Quinta-feira, Maio 22, 2003

O normal é haver anormais

Em Portugal, o normal é haver anormais e a explosão de acontecimentos que nos vai envolvendo, quase não deixa respirar a mera capacidade analítica. Só o blog, ao sabor da tecla, permite a breve aproximação dos princípios às circunstâncias.

A bomba Pedroso para quem não leu o processo, das investigações do poder judicial às investigações jornalísticas de Felícia Cabrita, deixa-nos estupefacto, face aos contornos de um caso que pode constituir o principal revelador deste "reino cadaveroso". Aguardemos as próximas cenas, isto é, as próximas detenções para interrogatório, a fim de não gastarmos nosso latim com os "entretantos". Porque só podemos pensar quando tivermos espaço para os "finalmente".

De qualquer maneira, podemos estar nas vésperas de um terramoto semelhante à "operação mãos limpas" bem "à portuguesa", onde, pedra a pedra, se desmontem certas estátuas que chafurdam, não no barro, não na lama, mas num lodaçal de viscerais intimidades.

 


 

Ambiente de fim de regime

Recordemos que as grandes mudanças de regime em Portugal nunca foram marcadas pela efusão de sangue.

1820, 1836, 1842, 1851, 1910, 1926 e 1974, esses marcos da mudança política, quase não causaram mortos.

Apenas foram uma espécie de emissão de um certificado de "cadaverosidade" do regime derrubado, já que ele, um quarto de hora antes de morrer, já estava morto, porque interiormente apodrecido.

Por isso é que eu gostava mesmo de saber as causas do "tabu" de Cavaco Silva e as efectivas razões, nunca declaradas, que levaram Guterres a largar o poder. Qualquer um destes nossos Primeiros-Ministros devia saber bem mais do que se pode provar numa investigação judicial ou numa investigação jornalística, dado terem acesso, não às diversões das secretas lusitanas, mas a algumas fugas de informação de certas estrangeiras...

 


 

A mais grave crise institucional desde 1974

Como jurista que também sou. Como professor da Faculdade de Direito que também sou, sinto-me bem próximo do povo anónimo, também ele perplexo. Também eu só sei que nada sei, balouçando ao sabor das intervenções mediáticas de políticos que muito respeito, como o António Costa, de um Procurador da República, em quem tenho o dever institucional de confiar, ou de um Presidente da Assembleia da República, com quem frontalmente discordo na atitude de lavar as mãos como Pilatos.

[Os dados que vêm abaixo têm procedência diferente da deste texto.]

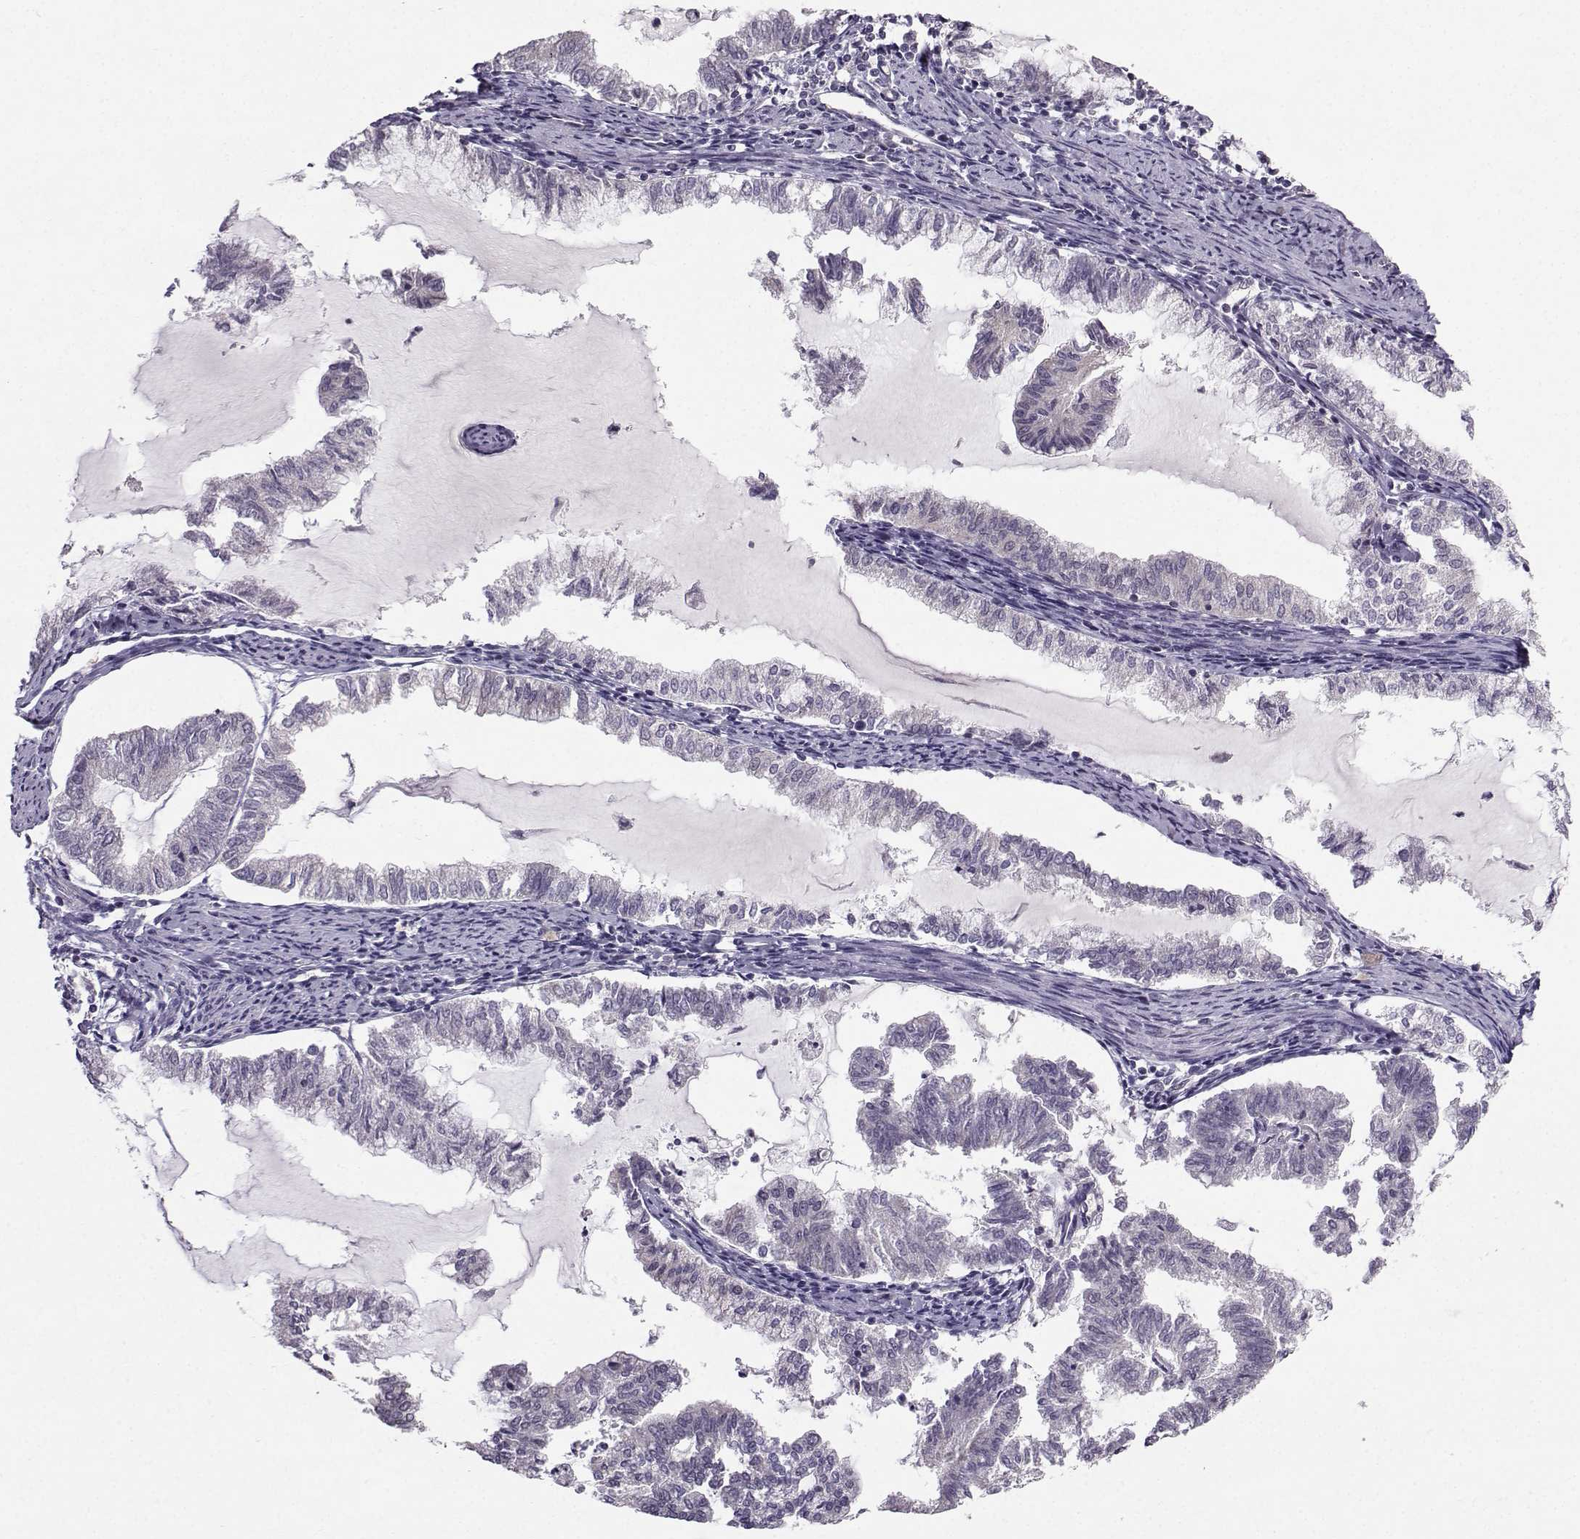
{"staining": {"intensity": "negative", "quantity": "none", "location": "none"}, "tissue": "endometrial cancer", "cell_type": "Tumor cells", "image_type": "cancer", "snomed": [{"axis": "morphology", "description": "Adenocarcinoma, NOS"}, {"axis": "topography", "description": "Endometrium"}], "caption": "This is an immunohistochemistry (IHC) photomicrograph of human adenocarcinoma (endometrial). There is no staining in tumor cells.", "gene": "TSPYL5", "patient": {"sex": "female", "age": 79}}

Apenas aconselharia os senhores magistrados a cuidar da palavra e da imagem. Se caem na tentação da vertigem mediática, teremos que recordar que, na primitiva democracia ateniense, os magistrados eram eleitos directamente pelo povo.

Sejam quais forem os desenvolvimentos destes meandros, julgo que estamos a viver a mais grave crise institucional desde 1974. Porque se trata de uma crise politicamente supra-política, uma autêntica crise moral que tem a ver com o fundamento da própria comunidade, dado que está em causa a "confiança pública".